However, this compaction introduces a critical flaw for production analytics: the area-weighting problem. In a compacted Quadtree, one row may represent a single pixel; another may represent 1,024 pixels. A simple AVG(hazard_value) query treats both equally, producing incorrect Expected Annual Loss calculations at polygon boundaries. That flaw is disqualifying when the outputs feed into credit risk frameworks and regulatory disclosures.
The Parquet approach also suffers from a structural I/O problem we call the Zone Map Trap. A 2D polygon, once flattened to 1D Hilbert indices, fragments across hundreds of non-contiguous row groups on disk. To find the 23 KB of data actually needed for a single polygon, DuckDB was forced to download and decompress 689 MB of irrelevant rows. This read amplification, not CPU performance, is the bottleneck in production.
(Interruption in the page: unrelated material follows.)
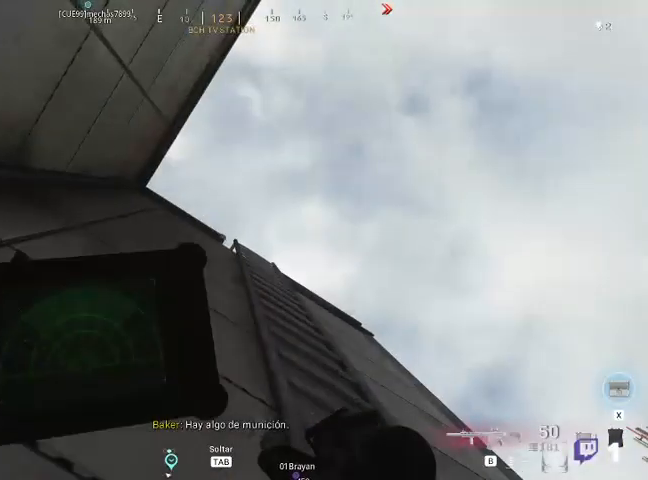
{"keys": ["q"], "mouse": [], "events": []}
Fixing this requires adding explicit X/Y coordinate columns back into the file (so the database can use 2D Zone Maps to prune irrelevant row groups before the join). That works, but it bloats the file from 319 MB to 528 MB. You pay the Coordinate Tax to fix the I/O problem you introduced by removing it.
The Architecture That Works: Native Rust + Zarr for Synchronous Climate Risk APIs
The winning approach bypasses both Python overhead and SQL complexity entirely.
We built a custom PyO3 extension in pure Rust using zarrs for direct, asynchronous byte-range fetching from Zarr chunks, geo-rasterize for high-performance polygon rasterisation, and rayon for multi-threaded parallel extraction.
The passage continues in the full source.